“My other councillor, who is a very learned man and loves to discuss questions of race, manners and customs with strangers, advises me to let thee live for several weeks, at least, until he has had an opportunity to get some valuable information from thee. Now, I am a quiet and peace-loving King, for nature by surrounding my dominions with such a network of rivers, and giving us the power to leap over them, makes it next to impossible for an enemy to follow us. Therefore, Little Man All Head, it is my royal will that for the present no harm come to thee!”

“Thanks, most powerful and graceful jumper in this or any other world!” said I, with a very low bow. “I accept my life at thy hands in order to use it to make known thy goodness and greatness in every land I shall pass through.”

My delicate flattery touched King Gâ-roo very perceptibly. He smiled and nodded his little doll head in the friendliest manner. But Megâ-Zaltô’s fierce, little face was screwed up in a thousand wrinkles.
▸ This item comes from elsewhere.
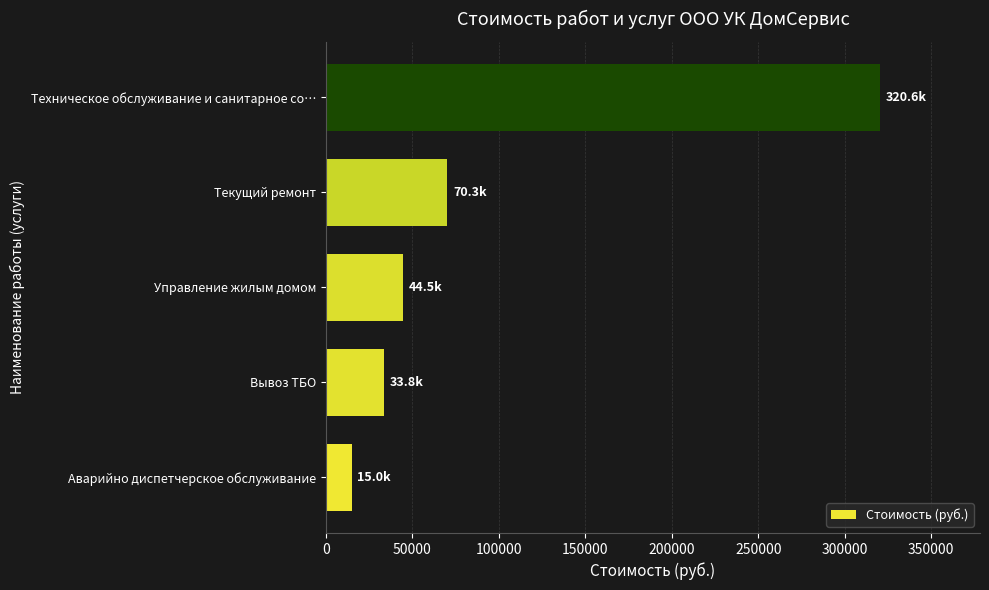

Approximately how many times larger is the value at Управление жилым домом compared to Текущий ремонт?

0.6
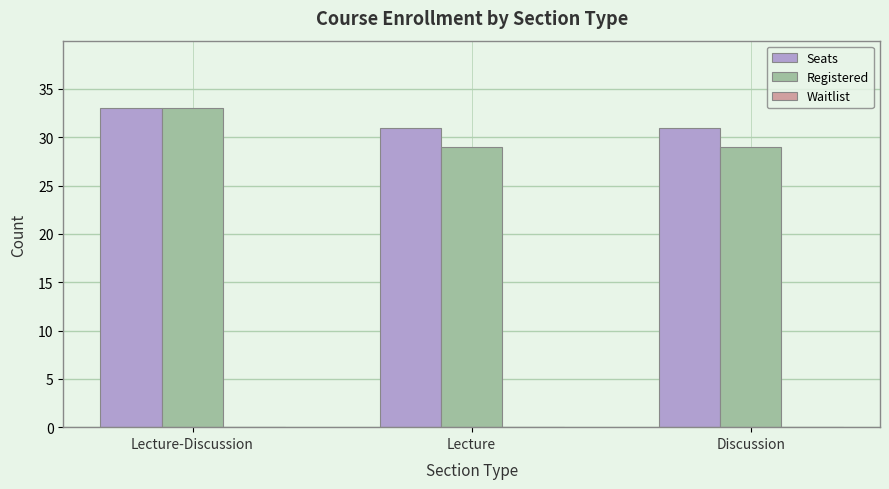

The value of Seats at Lecture-Discussion is 33. True or false?

True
I felt within me that he was firmly resolved to do me injury.

Now, there was another interruption. A shrill, piping baby-voice suddenly rang out in a series of angry screams, while a score of other voices in soft, soothing tones could be heard as if endeavoring to comfort the screamer.

I turned my eyes in the direction of the voices. To my surprise and delight I saw coming towards me one of the female Umi-Lobas, advancing timidly with light and graceful hops, like a sparrow on the greensward. Her head and face looked for all the world like some of the wax dolls I had seen in Paris, only she was a trifle paler than they.
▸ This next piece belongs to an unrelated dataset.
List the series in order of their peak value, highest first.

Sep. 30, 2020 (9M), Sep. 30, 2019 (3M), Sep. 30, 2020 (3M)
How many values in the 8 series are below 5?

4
It was the beautiful princess, Hoppâ-Hoppâ. She seemed to be in a very fretful and petulant humor, and showed her peevishness in every movement.
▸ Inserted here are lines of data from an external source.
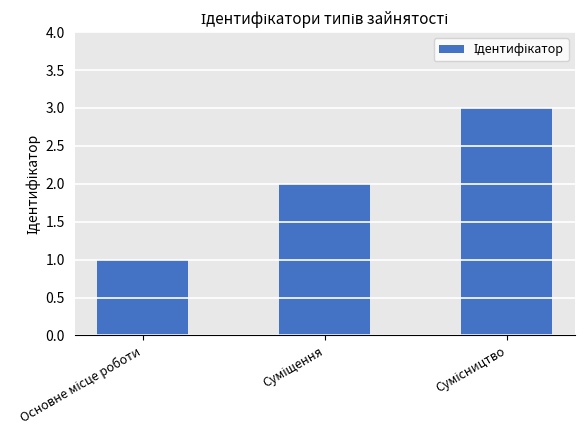

How many categories are shown in the chart?

3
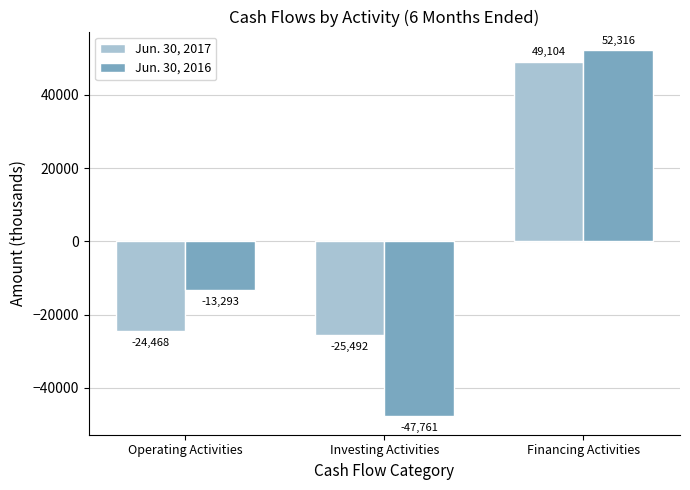

Rank the series at Financing Activities from lowest to highest value.

Jun. 30, 2017, Jun. 30, 2016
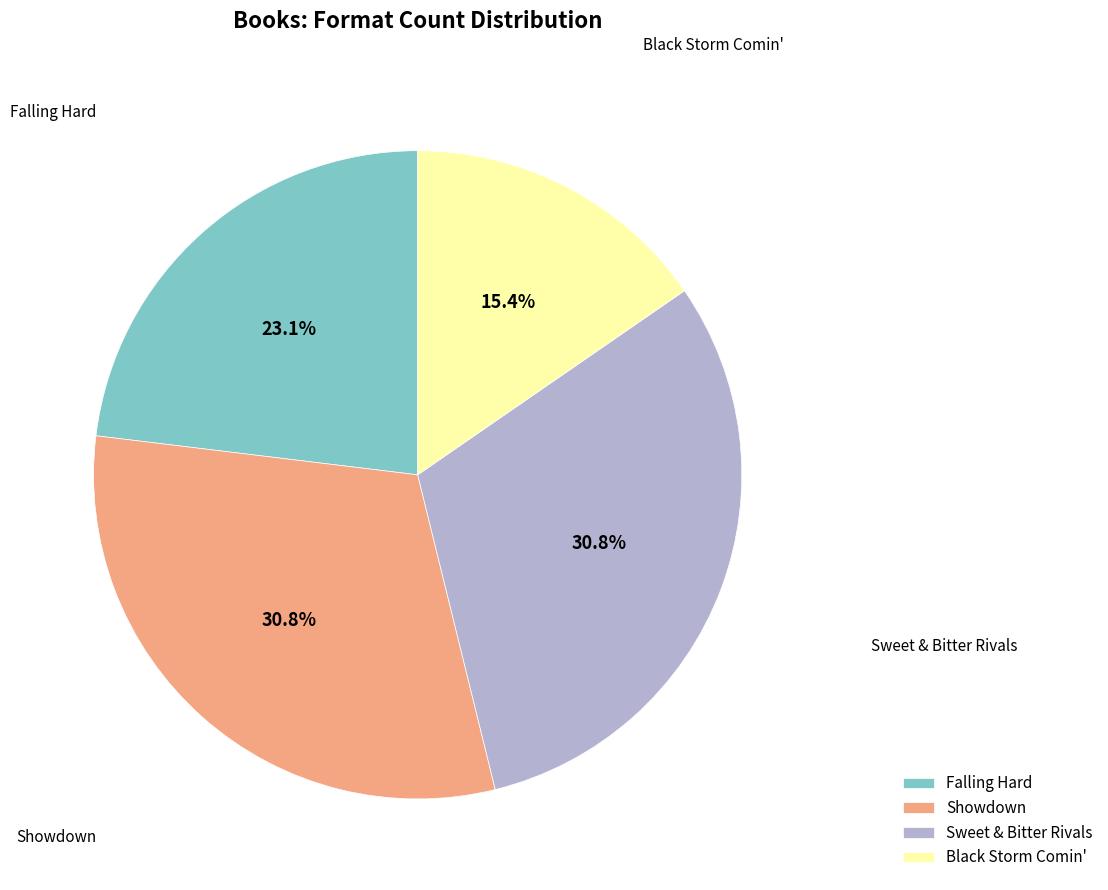

To the nearest percent, what is the average slice percentage?

25%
Nothing pleased her. She pouted, hung her head, and threw her baby-arms about, upon the most trivial provocation.

As I learned afterwards, this all proceeded from her unwillingness to marry the lean, bony Megâ-Zaltô, who was violently in love with her, and to whom the King, in a moment of some great contentment, had rashly promised the princess in marriage, and as King Gâ-roo had in doing so taken the Umi-Lobas’ vow: “May I never be able to jump farther than the length of my nose, if I break my vow,” he dared not break his word, and, of course, the old, thin, bony, wrinkled Megâ-Zaltô insisted upon his sticking to the bargain.

The effect of all this was to throw the beautiful princess Hoppâ-Hoppâ into a deep melancholy. In fact, she refused absolutely to partake of any food for so long a while that everybody said sadly, “She will die!”

King Gâ-roo was beside himself with grief. But, as Megâ-Zaltô had no blood, he couldn’t feel any pity for either father or daughter, and insisted that the King should stick to his bargain with him.